── Exercise material

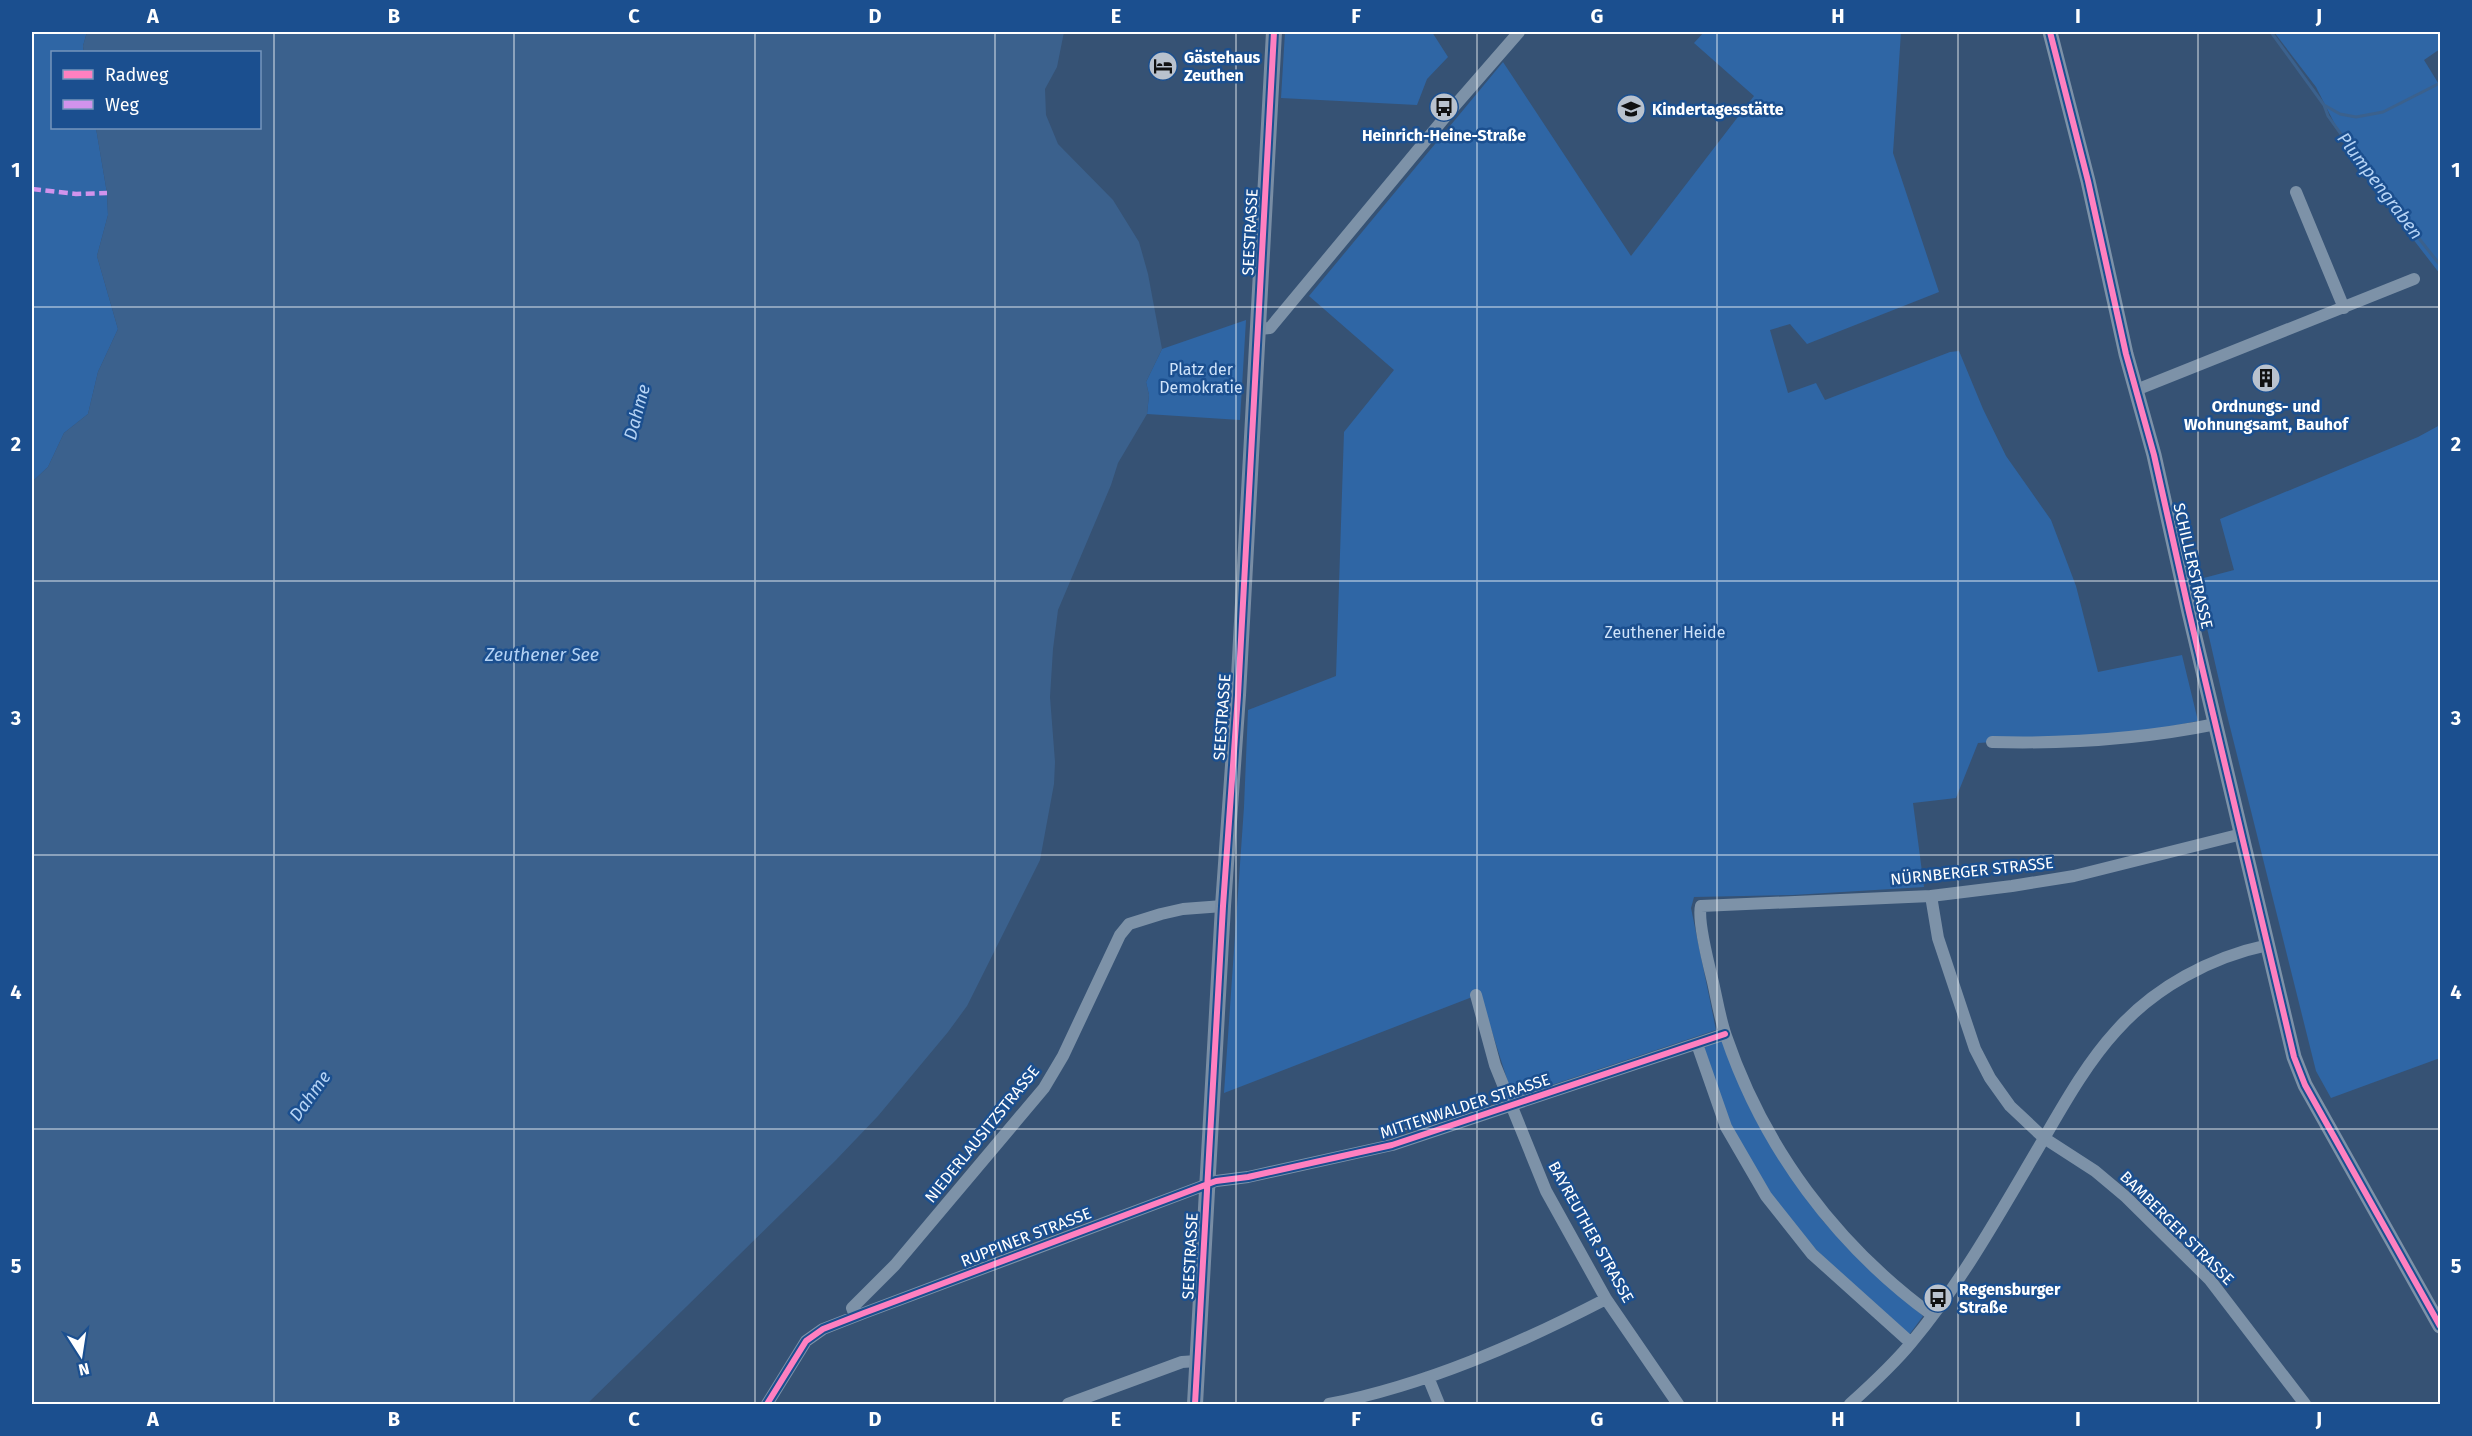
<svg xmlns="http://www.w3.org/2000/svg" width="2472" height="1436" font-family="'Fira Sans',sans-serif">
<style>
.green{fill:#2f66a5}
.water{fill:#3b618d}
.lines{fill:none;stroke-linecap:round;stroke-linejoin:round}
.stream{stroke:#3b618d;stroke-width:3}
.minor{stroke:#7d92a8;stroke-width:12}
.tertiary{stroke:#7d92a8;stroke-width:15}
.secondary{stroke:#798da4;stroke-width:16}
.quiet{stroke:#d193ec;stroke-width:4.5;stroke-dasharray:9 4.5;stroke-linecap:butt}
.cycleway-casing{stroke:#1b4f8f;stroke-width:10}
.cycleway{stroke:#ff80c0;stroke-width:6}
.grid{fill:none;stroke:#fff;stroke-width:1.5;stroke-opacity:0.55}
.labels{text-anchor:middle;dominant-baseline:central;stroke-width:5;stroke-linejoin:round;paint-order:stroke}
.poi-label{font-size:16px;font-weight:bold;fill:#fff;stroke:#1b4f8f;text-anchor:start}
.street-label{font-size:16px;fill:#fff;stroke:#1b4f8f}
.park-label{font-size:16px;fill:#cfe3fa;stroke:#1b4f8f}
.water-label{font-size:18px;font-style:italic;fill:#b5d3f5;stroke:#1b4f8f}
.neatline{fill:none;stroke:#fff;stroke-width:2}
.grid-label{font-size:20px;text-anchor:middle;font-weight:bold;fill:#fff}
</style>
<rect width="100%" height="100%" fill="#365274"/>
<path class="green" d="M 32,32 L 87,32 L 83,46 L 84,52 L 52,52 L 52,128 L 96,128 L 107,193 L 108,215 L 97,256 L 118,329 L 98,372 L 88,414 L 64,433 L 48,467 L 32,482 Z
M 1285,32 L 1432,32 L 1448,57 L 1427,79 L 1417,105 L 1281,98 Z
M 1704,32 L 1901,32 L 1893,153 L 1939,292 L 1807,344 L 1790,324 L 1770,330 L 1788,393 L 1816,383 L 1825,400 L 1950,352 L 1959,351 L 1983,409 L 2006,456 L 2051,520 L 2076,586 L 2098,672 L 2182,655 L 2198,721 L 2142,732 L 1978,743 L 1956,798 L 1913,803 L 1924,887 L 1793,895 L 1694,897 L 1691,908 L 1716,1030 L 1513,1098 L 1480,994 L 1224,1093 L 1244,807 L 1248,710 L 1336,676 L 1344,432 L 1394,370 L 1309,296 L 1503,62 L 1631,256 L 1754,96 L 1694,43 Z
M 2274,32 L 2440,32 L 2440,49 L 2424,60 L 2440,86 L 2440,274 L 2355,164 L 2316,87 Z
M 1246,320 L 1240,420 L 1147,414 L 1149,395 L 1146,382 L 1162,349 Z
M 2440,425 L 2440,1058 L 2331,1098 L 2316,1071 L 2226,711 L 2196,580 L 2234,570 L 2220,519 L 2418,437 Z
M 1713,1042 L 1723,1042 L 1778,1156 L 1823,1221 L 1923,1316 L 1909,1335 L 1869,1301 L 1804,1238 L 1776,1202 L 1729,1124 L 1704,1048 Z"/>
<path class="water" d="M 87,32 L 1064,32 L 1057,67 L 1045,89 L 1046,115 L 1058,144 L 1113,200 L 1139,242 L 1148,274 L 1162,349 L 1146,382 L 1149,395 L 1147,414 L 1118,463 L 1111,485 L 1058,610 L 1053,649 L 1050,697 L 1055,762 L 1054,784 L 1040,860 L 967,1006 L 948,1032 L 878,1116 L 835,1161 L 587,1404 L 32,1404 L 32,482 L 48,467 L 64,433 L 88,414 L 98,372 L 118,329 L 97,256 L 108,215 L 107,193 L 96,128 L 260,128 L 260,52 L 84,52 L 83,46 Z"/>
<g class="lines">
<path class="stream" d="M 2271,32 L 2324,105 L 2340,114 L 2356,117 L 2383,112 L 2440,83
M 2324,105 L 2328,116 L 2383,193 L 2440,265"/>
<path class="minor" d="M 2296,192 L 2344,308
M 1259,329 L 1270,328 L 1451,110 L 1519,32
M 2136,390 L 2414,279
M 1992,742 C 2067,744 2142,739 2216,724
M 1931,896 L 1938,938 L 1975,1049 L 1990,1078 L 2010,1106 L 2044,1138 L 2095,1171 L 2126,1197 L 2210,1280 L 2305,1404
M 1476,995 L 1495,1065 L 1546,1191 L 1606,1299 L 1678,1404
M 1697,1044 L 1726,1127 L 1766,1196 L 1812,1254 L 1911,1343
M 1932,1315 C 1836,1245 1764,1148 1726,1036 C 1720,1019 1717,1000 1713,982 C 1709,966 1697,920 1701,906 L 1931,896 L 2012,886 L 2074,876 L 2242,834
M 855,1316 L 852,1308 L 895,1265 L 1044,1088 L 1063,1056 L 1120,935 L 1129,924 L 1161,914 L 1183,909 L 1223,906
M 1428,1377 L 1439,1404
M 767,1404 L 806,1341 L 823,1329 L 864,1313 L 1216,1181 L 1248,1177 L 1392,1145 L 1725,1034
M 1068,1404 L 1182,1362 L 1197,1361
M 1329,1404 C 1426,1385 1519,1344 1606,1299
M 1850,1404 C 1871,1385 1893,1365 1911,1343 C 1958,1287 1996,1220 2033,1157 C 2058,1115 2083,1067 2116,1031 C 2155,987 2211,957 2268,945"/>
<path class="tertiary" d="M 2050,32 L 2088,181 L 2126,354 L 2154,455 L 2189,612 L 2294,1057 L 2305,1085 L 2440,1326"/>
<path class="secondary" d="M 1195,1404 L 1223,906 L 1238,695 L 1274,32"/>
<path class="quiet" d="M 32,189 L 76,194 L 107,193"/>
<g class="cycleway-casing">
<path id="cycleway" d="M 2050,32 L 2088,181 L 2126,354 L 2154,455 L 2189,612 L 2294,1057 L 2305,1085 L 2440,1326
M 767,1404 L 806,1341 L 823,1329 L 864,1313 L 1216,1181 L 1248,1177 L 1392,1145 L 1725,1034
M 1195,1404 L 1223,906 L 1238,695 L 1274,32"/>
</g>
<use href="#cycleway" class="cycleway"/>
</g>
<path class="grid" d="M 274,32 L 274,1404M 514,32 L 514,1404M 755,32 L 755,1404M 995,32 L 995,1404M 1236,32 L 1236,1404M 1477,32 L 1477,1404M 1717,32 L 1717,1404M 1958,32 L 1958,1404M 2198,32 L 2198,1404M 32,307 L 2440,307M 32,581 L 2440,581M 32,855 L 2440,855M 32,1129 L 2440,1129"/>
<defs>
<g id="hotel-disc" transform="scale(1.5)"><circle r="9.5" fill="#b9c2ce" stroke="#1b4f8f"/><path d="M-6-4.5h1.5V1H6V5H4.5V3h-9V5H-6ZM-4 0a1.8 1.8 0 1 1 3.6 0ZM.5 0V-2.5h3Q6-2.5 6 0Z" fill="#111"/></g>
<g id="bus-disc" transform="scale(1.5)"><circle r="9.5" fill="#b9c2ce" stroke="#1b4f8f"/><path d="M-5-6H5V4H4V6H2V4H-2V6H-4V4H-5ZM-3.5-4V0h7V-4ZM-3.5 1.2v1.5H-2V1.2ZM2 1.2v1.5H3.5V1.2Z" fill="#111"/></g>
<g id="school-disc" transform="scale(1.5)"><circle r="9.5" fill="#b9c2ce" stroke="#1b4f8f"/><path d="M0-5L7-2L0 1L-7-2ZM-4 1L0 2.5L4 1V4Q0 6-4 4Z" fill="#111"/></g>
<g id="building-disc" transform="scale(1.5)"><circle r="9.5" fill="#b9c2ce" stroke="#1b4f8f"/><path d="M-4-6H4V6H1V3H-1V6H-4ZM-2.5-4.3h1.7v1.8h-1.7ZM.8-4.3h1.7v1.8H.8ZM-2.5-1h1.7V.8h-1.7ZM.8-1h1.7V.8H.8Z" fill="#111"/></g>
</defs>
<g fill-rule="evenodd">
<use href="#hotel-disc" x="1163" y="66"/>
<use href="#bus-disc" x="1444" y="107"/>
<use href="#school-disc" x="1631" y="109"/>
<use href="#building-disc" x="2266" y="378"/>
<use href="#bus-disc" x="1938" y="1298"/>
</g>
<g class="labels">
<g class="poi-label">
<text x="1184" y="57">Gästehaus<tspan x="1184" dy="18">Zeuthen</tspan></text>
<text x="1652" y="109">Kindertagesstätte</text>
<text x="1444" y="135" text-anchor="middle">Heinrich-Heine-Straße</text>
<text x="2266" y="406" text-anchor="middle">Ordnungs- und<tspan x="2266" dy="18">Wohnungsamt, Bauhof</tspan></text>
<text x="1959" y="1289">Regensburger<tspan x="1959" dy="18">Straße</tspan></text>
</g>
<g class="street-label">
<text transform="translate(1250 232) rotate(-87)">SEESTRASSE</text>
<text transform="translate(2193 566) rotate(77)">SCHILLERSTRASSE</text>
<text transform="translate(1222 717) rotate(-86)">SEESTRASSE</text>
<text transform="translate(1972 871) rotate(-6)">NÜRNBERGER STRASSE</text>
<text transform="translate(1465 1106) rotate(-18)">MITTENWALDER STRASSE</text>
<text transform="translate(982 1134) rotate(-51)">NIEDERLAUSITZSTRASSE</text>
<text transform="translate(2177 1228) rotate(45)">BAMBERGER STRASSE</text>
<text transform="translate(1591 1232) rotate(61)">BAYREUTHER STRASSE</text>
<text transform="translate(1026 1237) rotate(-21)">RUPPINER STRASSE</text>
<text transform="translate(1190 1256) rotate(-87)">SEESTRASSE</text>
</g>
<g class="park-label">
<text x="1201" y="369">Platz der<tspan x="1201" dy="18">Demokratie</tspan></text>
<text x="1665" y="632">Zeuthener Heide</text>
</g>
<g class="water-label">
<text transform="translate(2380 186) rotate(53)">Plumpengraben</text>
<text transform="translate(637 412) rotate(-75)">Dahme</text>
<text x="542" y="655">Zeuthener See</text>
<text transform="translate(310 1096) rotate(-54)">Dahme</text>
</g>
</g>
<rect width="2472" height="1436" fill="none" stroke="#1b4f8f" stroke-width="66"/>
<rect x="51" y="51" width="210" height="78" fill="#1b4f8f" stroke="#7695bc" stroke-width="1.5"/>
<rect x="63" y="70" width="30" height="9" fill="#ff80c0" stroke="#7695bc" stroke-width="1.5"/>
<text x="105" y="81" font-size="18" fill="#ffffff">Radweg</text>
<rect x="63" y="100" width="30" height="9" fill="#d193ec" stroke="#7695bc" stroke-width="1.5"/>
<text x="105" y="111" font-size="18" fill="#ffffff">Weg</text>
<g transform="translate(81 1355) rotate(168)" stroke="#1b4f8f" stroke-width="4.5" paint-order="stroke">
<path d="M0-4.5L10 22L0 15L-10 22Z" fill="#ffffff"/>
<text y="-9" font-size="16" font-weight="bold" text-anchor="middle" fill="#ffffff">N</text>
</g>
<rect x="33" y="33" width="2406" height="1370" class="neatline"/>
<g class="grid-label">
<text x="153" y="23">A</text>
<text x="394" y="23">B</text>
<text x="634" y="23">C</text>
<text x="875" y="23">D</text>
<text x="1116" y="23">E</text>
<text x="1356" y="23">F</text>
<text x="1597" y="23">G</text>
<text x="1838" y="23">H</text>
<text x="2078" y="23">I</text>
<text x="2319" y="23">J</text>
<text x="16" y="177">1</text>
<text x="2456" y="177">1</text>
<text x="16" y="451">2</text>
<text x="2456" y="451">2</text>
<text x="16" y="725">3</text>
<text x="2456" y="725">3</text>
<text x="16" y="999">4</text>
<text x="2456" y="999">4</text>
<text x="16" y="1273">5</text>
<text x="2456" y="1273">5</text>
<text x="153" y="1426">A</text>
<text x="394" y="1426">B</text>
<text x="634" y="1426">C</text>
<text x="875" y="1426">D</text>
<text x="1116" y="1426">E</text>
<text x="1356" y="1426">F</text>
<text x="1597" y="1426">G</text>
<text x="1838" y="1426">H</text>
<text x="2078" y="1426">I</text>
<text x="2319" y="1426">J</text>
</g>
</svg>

────

Required action
For each line in the data that holds the word "linejoin", copy the line.

Solution below
.lines{fill:none;stroke-linecap:round;stroke-linejoin:round}
.labels{text-anchor:middle;dominant-baseline:central;stroke-width:5;stroke-linejoin:round;paint-order:stroke}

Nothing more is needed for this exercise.